Calories in an Egg: Whole, White, and Yolk
A large egg has about 72 calories, with 6.3g of protein and 4.8g of fat (USDA FoodData Central). Eggs are one of the most efficient whole-food proteins — complete amino acid profile, highly satiating, and cheap. The calories you log usually come down to two things: egg size and how you cook it.
Calories in an egg by size
| Size | Weight | Calories | Protein | Fat |
|---|---|---|---|---|
| Medium | 44g | ~63 | 5.5g | 4.2g |
| Large | 50g | ~72 | 6.3g | 4.8g |
| Extra-large | 56g | ~80 | 7.0g | 5.3g |
| Per 100g | 100g | ~143 | 12.6g | 9.5g |
White vs yolk (large egg)
- White: ~17 cal, 3.6g protein, 0g fat
- Yolk: ~55 cal, 2.7g protein, 4.5g fat — plus most of the vitamins, choline, and minerals
Egg-white-only is the move when you want maximum protein for minimum calories. But the yolk carries the nutrition, and decades of research have cleared dietary cholesterol from eggs as a concern for most people — so whole eggs are fine for the majority.

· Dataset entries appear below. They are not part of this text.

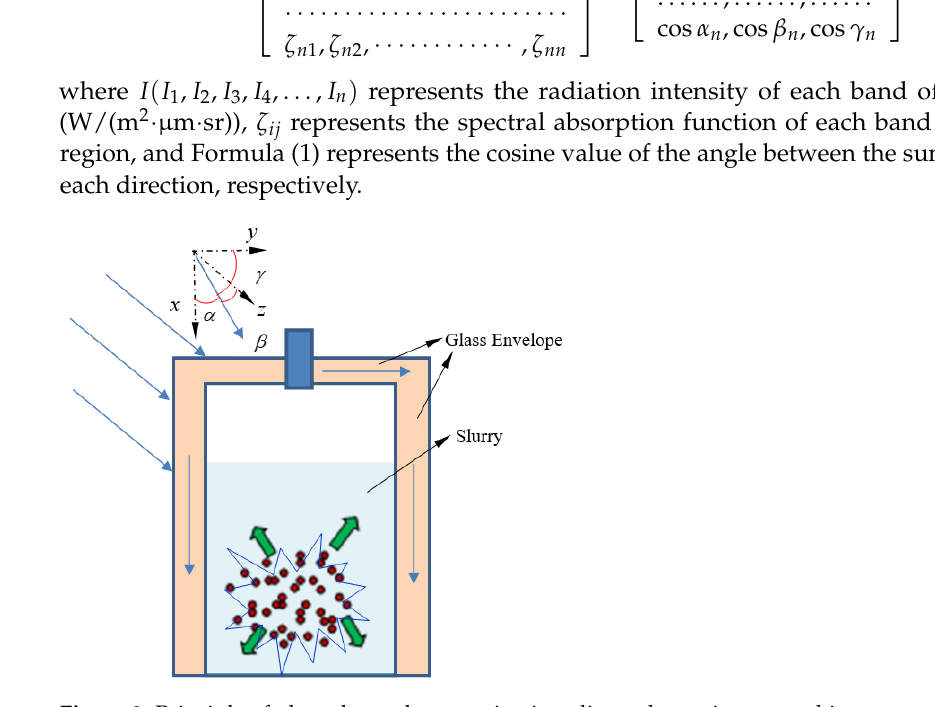
Figure 2. Principle of photothermal conversion in a direct-absorption anaerobic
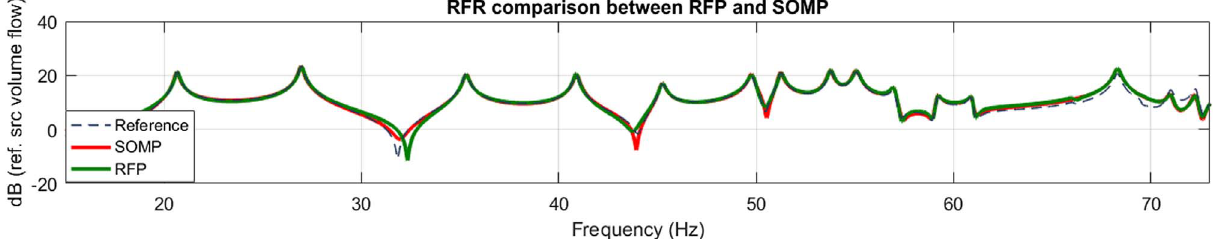
Figure 4. Reconstruction of the RFR at a point inside the room using SOMP and RFP in comparison with the FEM ground truth reference.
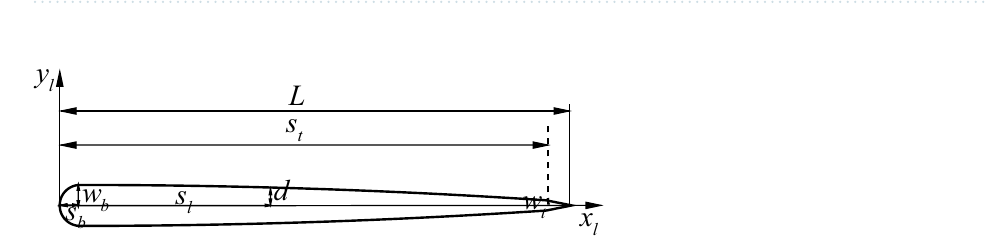
Figure 4. Geometry of a self-propelled anguilliform swimmer.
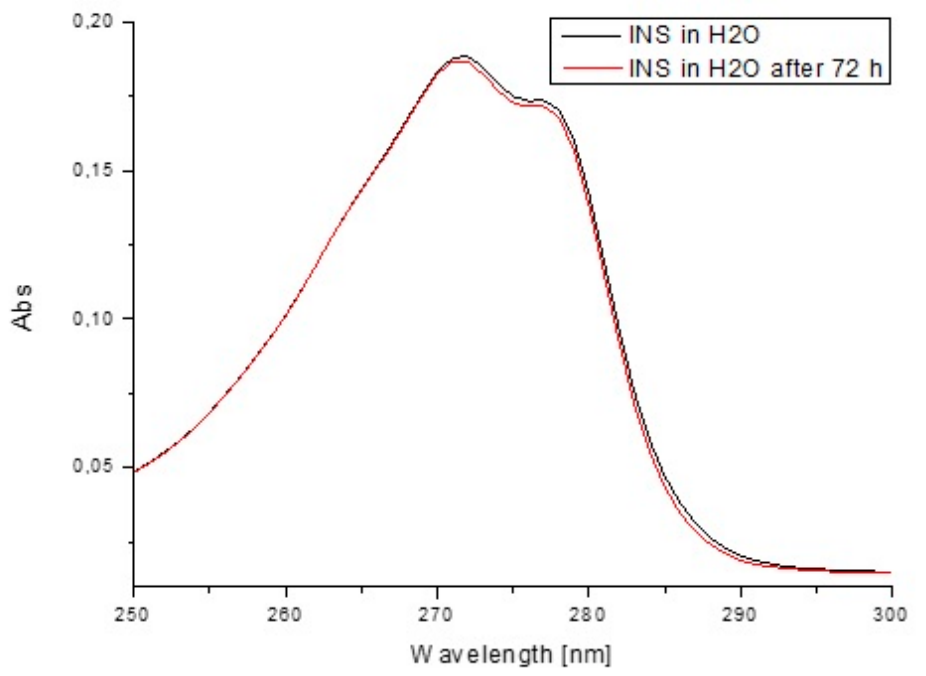
Figure 15. Absorption spectra of insulin at 1.04 × 10 − 5 g/cm 3 concentration both in H 2 O immediately after sample preparation and after 72 h.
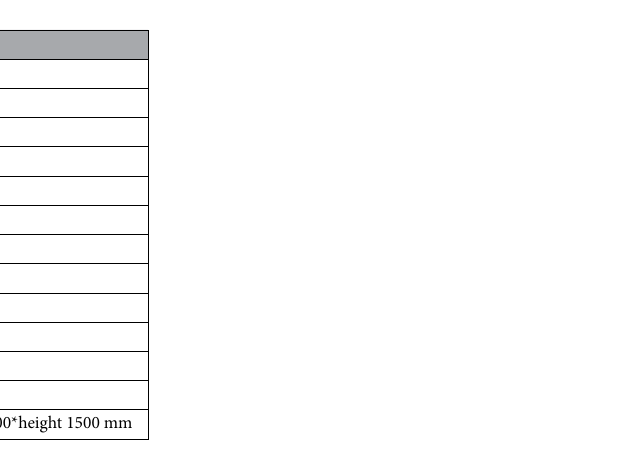
Table 1. Configuration of the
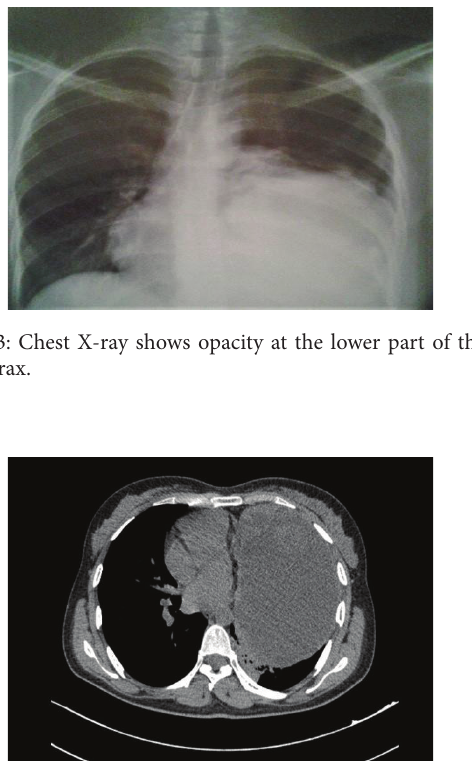
Figure 4: CT scan of chest shows a mass of the left hemithorax, which probably originated in the mediastinum and extended to the whole left pleural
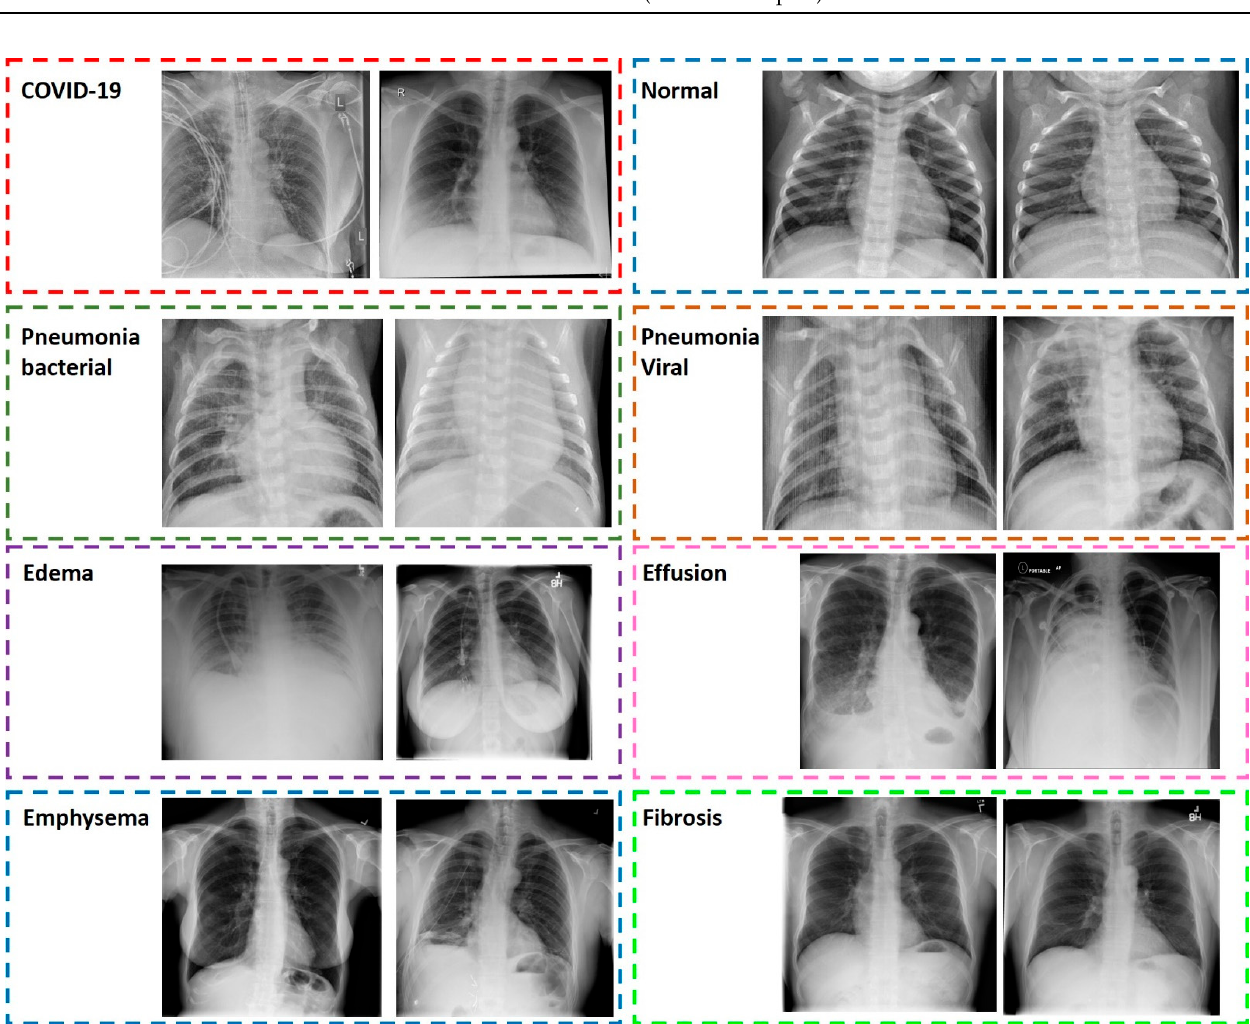
Figure 1. Samples of some classes belonging to abnormalities.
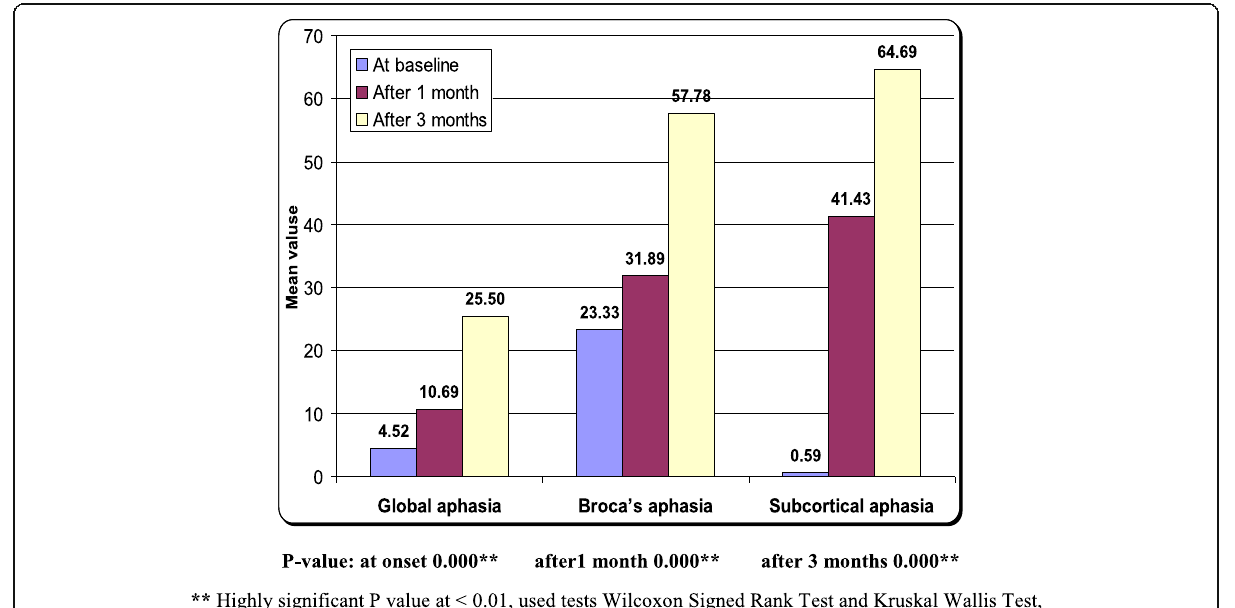
Fig. 2 Comparing KAAT score at follow-up for the most frequent aphasia subtypes (global, Broca ’ s, and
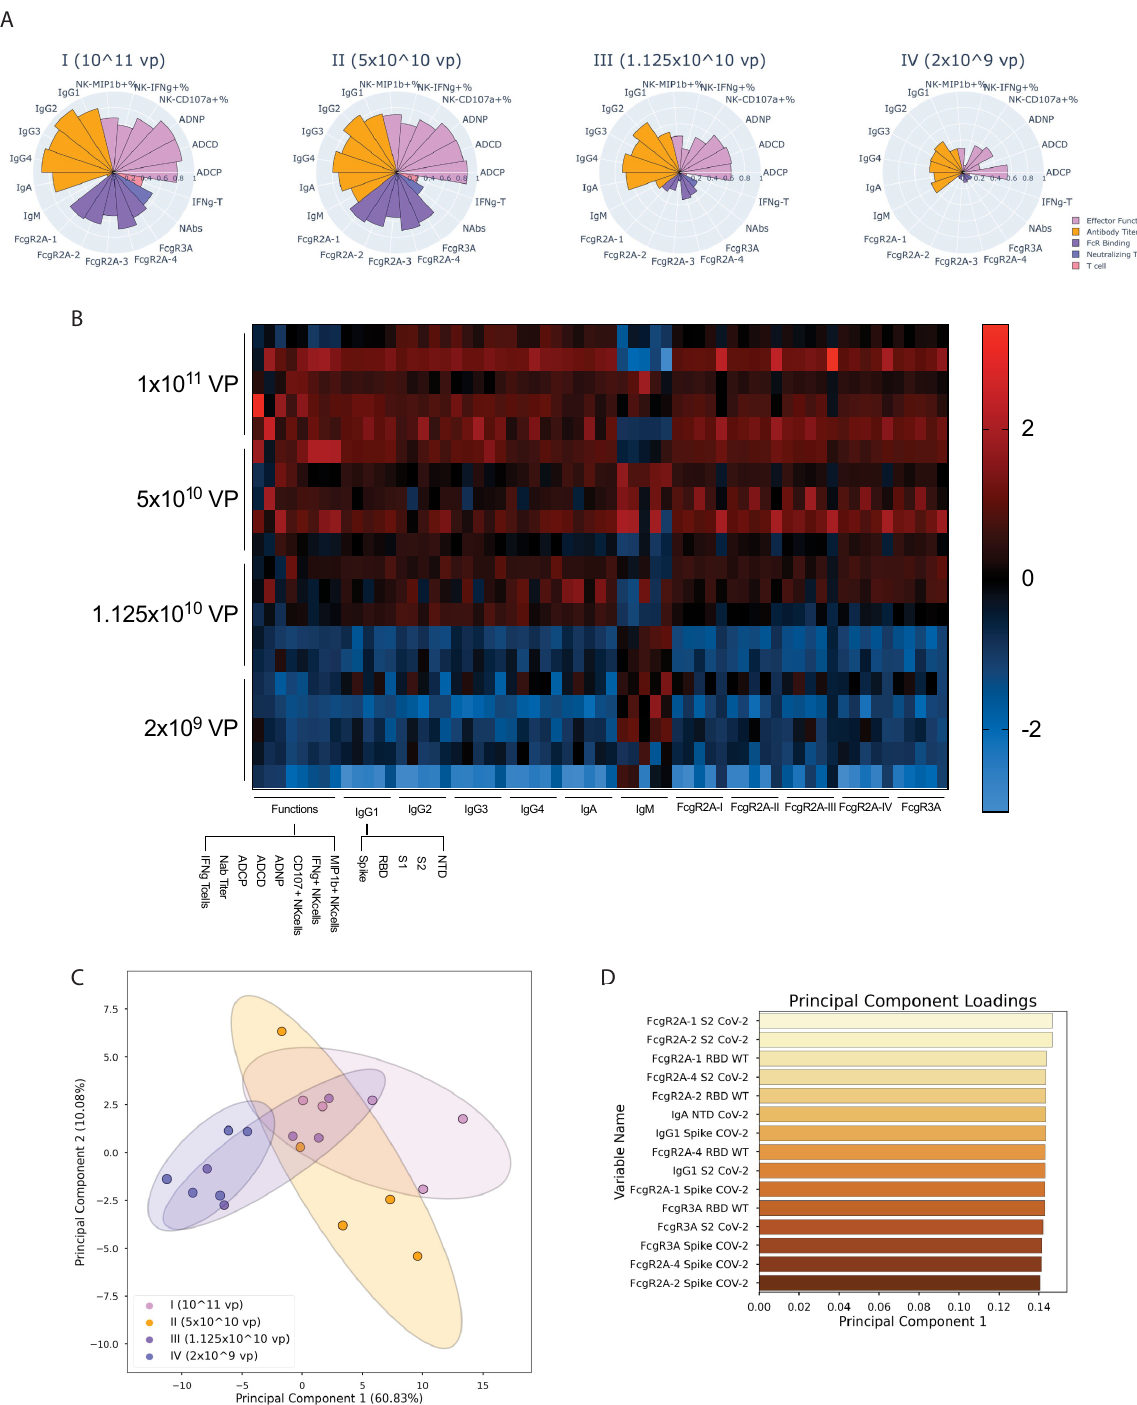
Fig 3. Multivariate analysis of the humoral response among each vaccine regimen. Further analysis was performed to identify which humoral features defined the response in each dose. (A) Polar plots showing the mean percentile of each of the anti–SARS-CoV-2 antibody titers, FcR binding, and effector function activation features for NHPs, grouped by the approximate number of VPs received in the vaccine dose. Each wedge represents an individual feature, with colors representing the type of feature: orange: effector function; lavender: antibody titer; violet: FcR binding; indigo: neutralizing titer; and pink: T-cell cytokine secretion. (B) The heatmap shows the humoral response, antibody isotype, and FcR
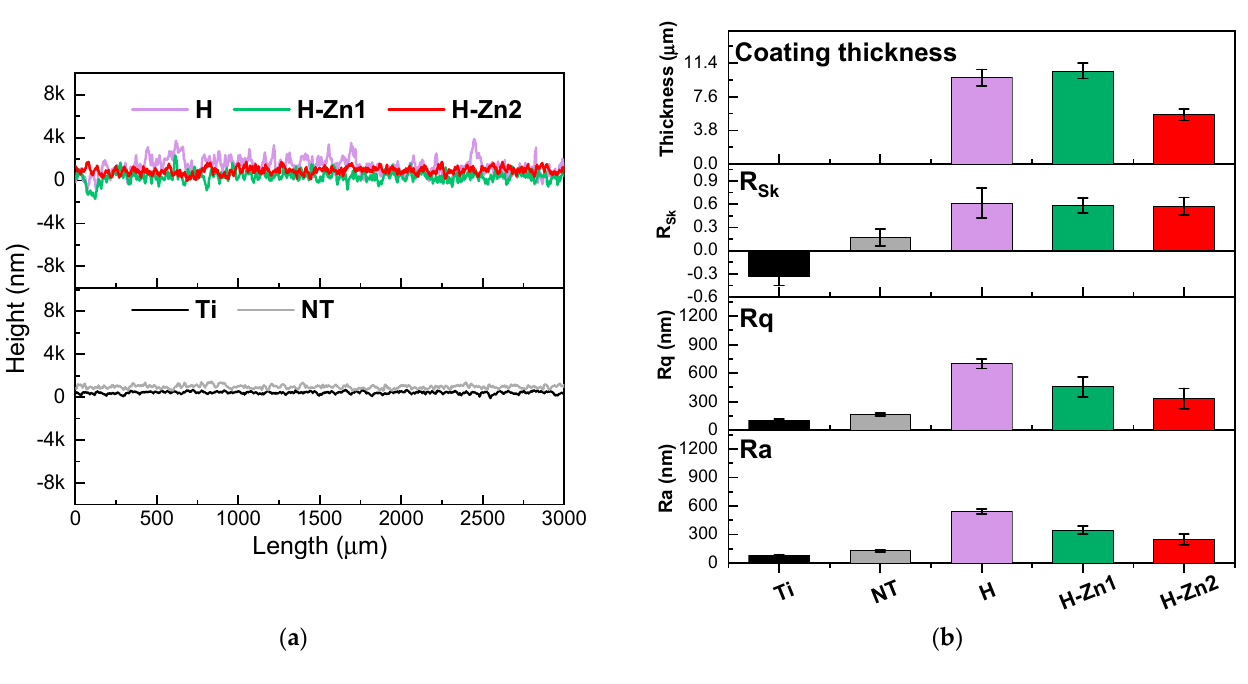
Figure 5. Specific profile lines ( a ) and evolution of the main roughness parameters and coating thickness ( b ) of the investigated material.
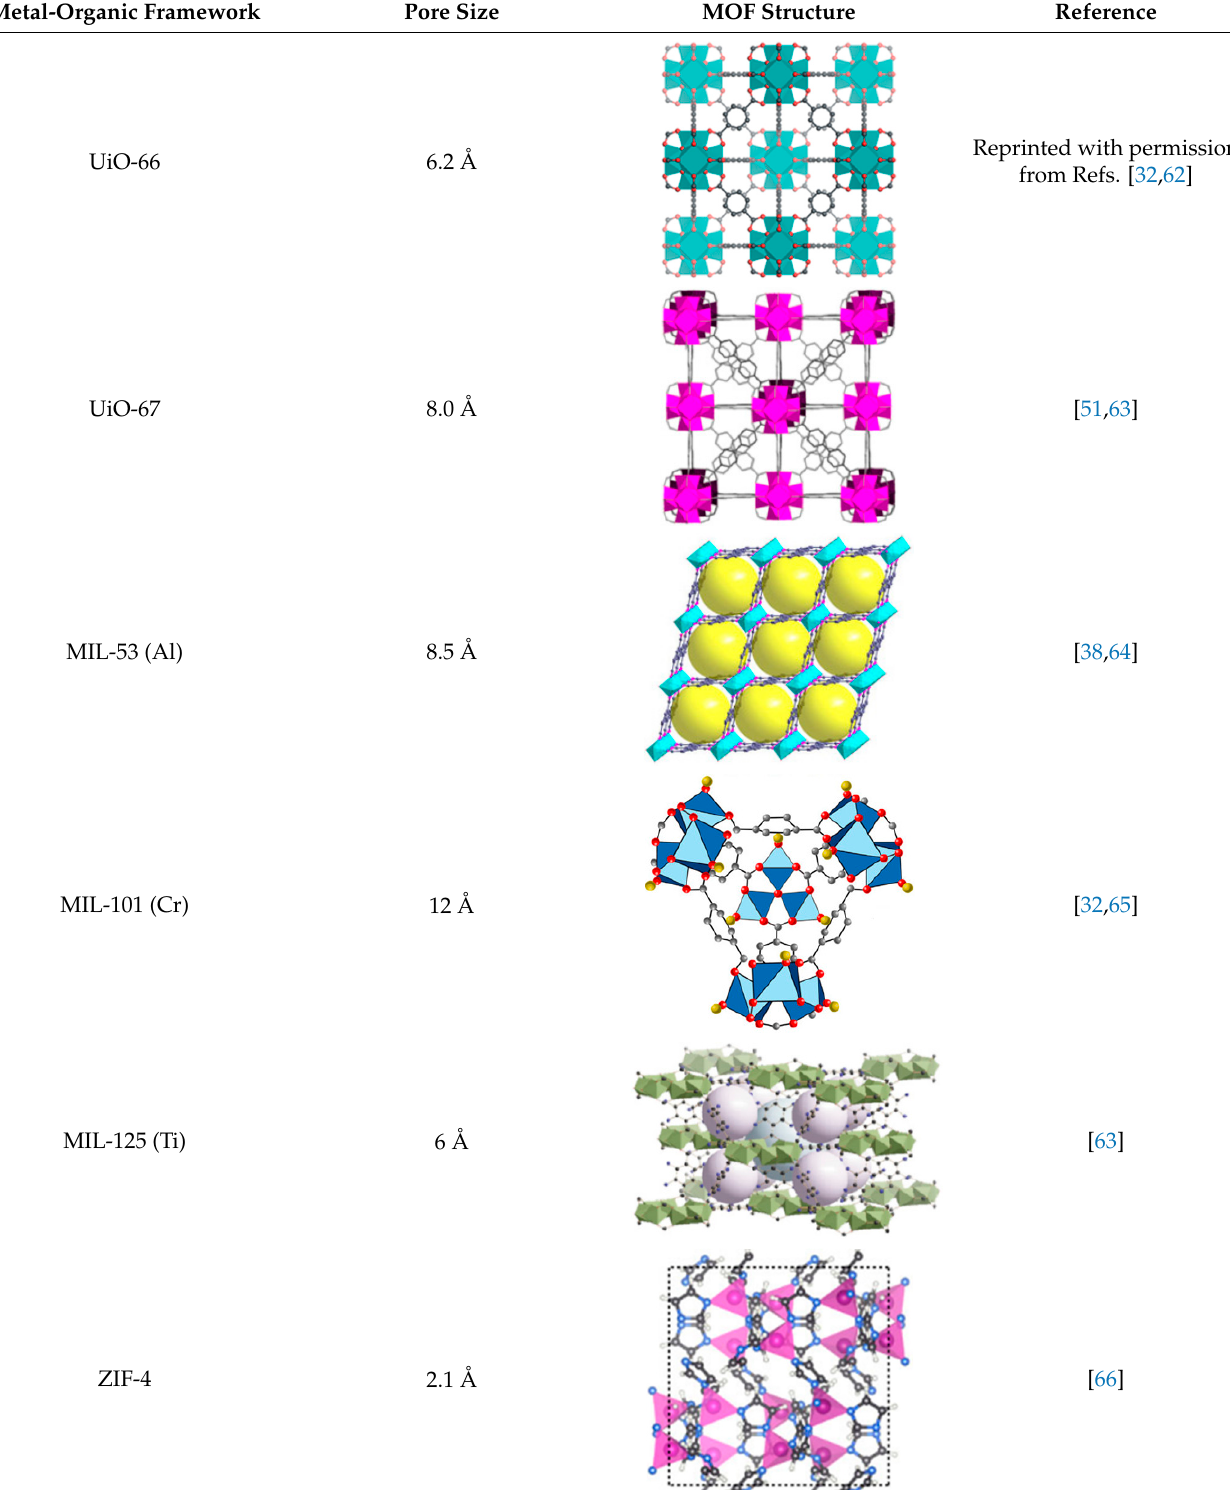
Table 1. Illustration of MOF Table 1. Illustration of MOF structures. Table 1. Illustration of MOF structures. Table 1. Illustration of MOF structures. Table 1. Illustration of MOF structures. Table 1. Illustration of MOF structures. Table 1. Illustration of MOF structures.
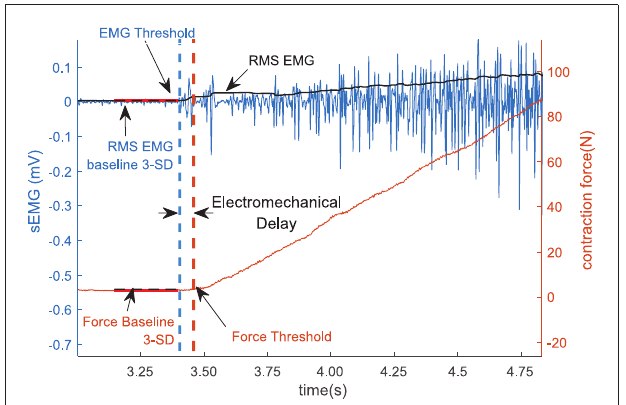
FIGURE 2 | The sEMG and the force threshold. The electromechanical delay (EMD) is denoted as the difference within the sEMG and the force threshold. The sEMG is showed in the left vertical axis and the force is in the right axis.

The real calorie variable: cooking
A boiled egg stays at ~72 calories. Fried in a tablespoon of oil or butter, it can nearly double — the added fat (9 cal/g) often outweighs the egg itself. Scrambled with cream and cheese climbs further. What you cook the egg in usually matters more than the egg.
Eggs make hitting a protein target easy — set yours with the protein calculator. And because cooking fat is the hidden variable, photographing the finished dish captures the oil you’d otherwise forget to log.
Frequently asked questions
- How many calories in one egg?
- A large egg (50g) has about 72 calories, with 6.3g of protein and 4.8g of fat (USDA FoodData Central). Medium eggs are ~63 calories; extra-large ~80.
- How many calories in an egg white?
- About 17 calories for the white of a large egg, with ~3.6g of protein and zero fat. The yolk holds the remaining ~55 calories, most of the fat, and most of the micronutrients.
- Are eggs good for weight loss?
- Yes. At ~72 calories with 6g of high-quality protein, eggs are filling per calorie. Studies show a protein-rich breakfast like eggs increases satiety and can reduce later calorie intake. The cooking fat, not the egg, is usually what adds up.